#### Kutipan Teks ####
• Kolom
  • NGULIK BANDUNG: Kesenangan Berkendara Mobil di Bandoeng Zaman Kolonial

NGULIK BANDUNG: Kesenangan Berkendara Mobil di Bandoeng Zaman Kolonial

Ada satu masa saat memiliki mobil hanya untuk kesenangan belaka. Bandung menjadi salah satu pasar utama penjualan mobil di zaman kolonial.

Ahmad Fikri

Pendiri Komunitas Djiwadjaman, bisa dihubungi via FB page: Djiwadjaman

Tempat parkir dengan mobil di kaki Gunung Malabar di selatan Bandung, Jawa Barat sekitar tahun 1937. Koleksi KITLV 58841. (Sumber digitalcollections.universiteitleiden.nl)

16 Juni 2022


BandungBergerak.id—Koran Het nieuws van den dag voor Nederlandsch-Indie? tanggal 3 Agustus 1909 memberitakan perhelatan pacuan kuda yang berlangsung di di sepanjang Tegallegaweg, Bandung. Pacuan kuda itu disebut-sebut lebih besar, lebih banyak mengundang peserta,  dan lebih meriah ketimbang lomba yang sama yang biasa di gelar di Batavia.

Pacuan kuda tersebut berlangsung tiga hari. Pesertanya orang-orang  berduit di seantero Bandung dan Batavia. Bukan perlombaan dan kuda-kuda gagah milik peserta yang menarik perhatian masyarakat kala itu, tapi kehadiran beragam jenis mobil di sana.

“Mereka yang tertarik dengan olahraga berkuda ini, sebagian dibawa ke sana oleh mobil. Saya belum pernah melihat begitu banyak mobil cantik di satu tempat di Hindia,” tulis G.W., dikutip dari koran Het nieuws van den dag voor Nederlandsch-Indie? tanggal 3 Agustus 1909.
#### Data Tersimpan ####
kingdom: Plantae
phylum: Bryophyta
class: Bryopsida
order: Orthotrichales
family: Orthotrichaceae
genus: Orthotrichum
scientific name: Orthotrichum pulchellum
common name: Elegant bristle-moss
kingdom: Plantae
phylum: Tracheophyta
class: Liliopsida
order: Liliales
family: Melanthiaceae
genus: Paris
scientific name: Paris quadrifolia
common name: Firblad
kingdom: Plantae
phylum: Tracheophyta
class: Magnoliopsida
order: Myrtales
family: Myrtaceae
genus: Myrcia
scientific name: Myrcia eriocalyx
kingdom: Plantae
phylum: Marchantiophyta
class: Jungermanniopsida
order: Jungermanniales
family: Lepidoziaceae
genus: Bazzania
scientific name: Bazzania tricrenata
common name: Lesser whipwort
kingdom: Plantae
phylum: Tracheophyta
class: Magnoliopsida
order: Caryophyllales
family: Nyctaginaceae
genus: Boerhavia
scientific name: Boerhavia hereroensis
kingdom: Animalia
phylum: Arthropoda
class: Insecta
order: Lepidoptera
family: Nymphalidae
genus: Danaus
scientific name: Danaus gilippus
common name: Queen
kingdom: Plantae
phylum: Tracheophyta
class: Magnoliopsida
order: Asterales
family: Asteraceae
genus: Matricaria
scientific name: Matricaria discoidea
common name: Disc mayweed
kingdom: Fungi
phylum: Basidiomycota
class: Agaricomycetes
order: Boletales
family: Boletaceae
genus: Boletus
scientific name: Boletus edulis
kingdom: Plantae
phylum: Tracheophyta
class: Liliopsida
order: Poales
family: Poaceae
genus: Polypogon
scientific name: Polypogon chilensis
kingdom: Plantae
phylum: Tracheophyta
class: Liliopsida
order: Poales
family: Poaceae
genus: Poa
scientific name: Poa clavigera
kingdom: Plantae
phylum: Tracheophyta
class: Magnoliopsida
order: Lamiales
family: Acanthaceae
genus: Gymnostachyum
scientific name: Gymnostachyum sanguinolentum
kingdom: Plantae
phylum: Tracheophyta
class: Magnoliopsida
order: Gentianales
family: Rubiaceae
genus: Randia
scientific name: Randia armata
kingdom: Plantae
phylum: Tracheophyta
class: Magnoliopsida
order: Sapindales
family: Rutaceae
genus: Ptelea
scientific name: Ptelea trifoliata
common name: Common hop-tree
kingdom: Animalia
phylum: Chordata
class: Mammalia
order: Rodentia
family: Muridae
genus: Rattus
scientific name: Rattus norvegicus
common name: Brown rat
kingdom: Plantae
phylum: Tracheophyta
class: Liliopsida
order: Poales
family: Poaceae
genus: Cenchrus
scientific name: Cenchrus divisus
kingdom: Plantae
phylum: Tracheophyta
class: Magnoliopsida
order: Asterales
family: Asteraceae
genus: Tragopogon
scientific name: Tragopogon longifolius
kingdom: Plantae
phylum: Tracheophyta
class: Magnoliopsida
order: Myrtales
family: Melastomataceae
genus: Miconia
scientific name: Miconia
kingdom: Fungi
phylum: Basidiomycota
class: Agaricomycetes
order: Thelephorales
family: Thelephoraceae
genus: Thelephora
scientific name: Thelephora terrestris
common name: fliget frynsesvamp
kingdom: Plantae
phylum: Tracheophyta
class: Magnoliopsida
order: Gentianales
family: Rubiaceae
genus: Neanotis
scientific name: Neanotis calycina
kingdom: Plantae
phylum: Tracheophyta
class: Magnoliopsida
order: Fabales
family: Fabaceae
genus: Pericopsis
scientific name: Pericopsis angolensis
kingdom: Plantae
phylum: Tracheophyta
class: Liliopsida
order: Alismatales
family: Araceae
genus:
####
Latihan: Tulis ulang bagian kutipan teks tentang mobil di Bandung zaman kolonial, mulai dari kalimat yang memuat "BandungBergerak.id—Koran Het nieuws" dan berhenti setelah "mobil di sana.". Ganti "Batavia" dengan "Buitenzorg".

Hasil:
BandungBergerak.id—Koran Het nieuws van den dag voor Nederlandsch-Indie? tanggal 3 Agustus 1909 memberitakan perhelatan pacuan kuda yang berlangsung di di sepanjang Tegallegaweg, Bandung. Pacuan kuda itu disebut-sebut lebih besar, lebih banyak mengundang peserta,  dan lebih meriah ketimbang lomba yang sama yang biasa di gelar di Buitenzorg.

Pacuan kuda tersebut berlangsung tiga hari. Pesertanya orang-orang  berduit di seantero Bandung dan Buitenzorg. Bukan perlombaan dan kuda-kuda gagah milik peserta yang menarik perhatian masyarakat kala itu, tapi kehadiran beragam jenis mobil di sana.